'But at least I am strangely comforted—some kind hand seems to be drawing the smart from the deep deep wound. Little golden-head! you lie soft and safe, but often you seem to me to turn your dear eyes—the baby-eyes that still know all—to look out over the bar of heaven—to search for me—to bid me be at peace, at last.

'February 20. How delicious is the first breath of the spring! The almond trees are pink in the Campagna. The snow on the Sabine peaks is going. The Piazza di Spagna is heaped with flowers—anemones and narcissus and roses. And for the first time in my life I too feel the "Sehnsucht"—the longing of the spring! At twenty-nine!'

'March 24, Easter week. I went to a wedding at the English church to-day. Some barrier seems to have fallen between me and life. The bride—a dear girl who has often been my little companion this winter—kissed me as she was going up to take off her dress. And I threw my arms round her with such a rush of joy. Other women have felt all these things ten years earlier perhaps than I. But they are not less heavenly when they come late—into a heart seared with grief.
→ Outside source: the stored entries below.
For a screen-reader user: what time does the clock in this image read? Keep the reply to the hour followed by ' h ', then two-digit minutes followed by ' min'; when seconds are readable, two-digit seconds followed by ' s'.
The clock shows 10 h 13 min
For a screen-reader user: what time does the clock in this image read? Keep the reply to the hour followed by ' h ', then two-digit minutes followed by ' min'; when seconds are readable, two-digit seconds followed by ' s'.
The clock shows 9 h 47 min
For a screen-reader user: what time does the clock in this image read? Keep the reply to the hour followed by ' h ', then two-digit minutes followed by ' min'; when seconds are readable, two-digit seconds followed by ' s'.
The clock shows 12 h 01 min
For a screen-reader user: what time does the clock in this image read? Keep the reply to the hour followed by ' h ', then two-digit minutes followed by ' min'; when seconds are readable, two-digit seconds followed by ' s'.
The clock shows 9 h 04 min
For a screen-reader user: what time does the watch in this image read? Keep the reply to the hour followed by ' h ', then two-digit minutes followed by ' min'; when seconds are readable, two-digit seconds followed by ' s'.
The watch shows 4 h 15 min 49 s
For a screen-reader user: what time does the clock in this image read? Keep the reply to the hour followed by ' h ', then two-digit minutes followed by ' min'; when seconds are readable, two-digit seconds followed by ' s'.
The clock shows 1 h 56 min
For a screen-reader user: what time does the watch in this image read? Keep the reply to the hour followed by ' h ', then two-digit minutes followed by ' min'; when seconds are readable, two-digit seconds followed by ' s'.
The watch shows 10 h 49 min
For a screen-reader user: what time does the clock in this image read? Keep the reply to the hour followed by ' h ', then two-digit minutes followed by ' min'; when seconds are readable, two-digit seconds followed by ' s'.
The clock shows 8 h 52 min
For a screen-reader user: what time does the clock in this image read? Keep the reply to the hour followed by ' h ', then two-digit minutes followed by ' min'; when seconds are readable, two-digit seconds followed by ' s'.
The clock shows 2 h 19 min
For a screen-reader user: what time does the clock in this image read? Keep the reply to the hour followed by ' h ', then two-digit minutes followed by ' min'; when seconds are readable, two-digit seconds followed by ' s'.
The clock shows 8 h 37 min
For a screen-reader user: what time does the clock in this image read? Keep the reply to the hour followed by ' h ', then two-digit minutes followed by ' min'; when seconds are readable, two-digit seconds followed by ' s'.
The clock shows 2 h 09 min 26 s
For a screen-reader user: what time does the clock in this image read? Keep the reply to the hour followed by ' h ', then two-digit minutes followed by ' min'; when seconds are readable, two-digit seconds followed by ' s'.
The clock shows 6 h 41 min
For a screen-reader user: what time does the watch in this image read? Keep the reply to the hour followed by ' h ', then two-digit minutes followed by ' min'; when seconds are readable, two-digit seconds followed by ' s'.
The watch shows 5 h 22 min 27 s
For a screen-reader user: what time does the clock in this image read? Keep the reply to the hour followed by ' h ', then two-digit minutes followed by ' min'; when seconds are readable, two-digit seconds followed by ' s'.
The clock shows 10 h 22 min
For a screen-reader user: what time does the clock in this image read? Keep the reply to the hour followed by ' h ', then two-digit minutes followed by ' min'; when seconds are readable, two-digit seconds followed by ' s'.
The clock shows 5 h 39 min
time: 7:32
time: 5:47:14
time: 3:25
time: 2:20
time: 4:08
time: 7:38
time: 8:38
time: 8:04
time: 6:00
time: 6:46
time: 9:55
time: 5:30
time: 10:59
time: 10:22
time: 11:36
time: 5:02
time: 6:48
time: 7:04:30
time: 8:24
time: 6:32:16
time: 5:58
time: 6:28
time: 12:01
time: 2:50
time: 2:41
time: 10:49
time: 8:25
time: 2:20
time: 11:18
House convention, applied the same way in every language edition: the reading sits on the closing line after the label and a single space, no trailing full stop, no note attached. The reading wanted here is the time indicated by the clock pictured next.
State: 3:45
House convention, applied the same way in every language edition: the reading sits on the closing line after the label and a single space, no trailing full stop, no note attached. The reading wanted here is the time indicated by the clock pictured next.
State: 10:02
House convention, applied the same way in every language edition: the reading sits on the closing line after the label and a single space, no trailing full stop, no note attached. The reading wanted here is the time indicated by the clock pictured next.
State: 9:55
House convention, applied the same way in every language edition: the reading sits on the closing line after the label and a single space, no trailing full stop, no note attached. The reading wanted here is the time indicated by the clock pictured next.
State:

'March 26. It is my birthday. From the window looking on the Piazza, I have just seen Edward bargaining with the flower woman. Those lilacs and pinks are for me—I know it! Already he has given me the little engraved emerald I wear at my watch-chain. A little genius with a torch is cut upon it. He said I was to take it as the genius of our friendship.

'I changed the orders for my dress to-day. I have discovered that black is positively disagreeable to him. So Mathilda will have to devise something else.

'April 5. He is away at Florence, and I am working at some difficult points for him—about some suppressed monasteries. I have asked Count B—, who knows all about such things, to help me, and am working very hard. He comes back in four days.

'April 9. He came back to-day. Such a gay and happy evening. When he saw what I had done, he took both my hands, and kissed them impetuously. "Eleanor, my queen of cousins!" And now we shall be at the villa directly. And there will be no interruption. There is one visitor coming. But Aunt Pattie will look after her. I think the book should be out in June. Of course there are some doubtful things. But it must, it will have a great effect.—How wonderfully well I have been lately! The doctor last week looked at me in astonishment. He thought that the Shadow and I were to be soon acquainted, when he saw me first!

'I hope that Edward will get as much inspiration from the hills as from Rome. Every little change makes me anxious. Why should we change? Dear beloved, golden Rome!—even to be going fourteen miles away from you somehow tears my heart.'

* * * * *

Yes, there they were, those entries,—mocking, ineffaceable, for ever.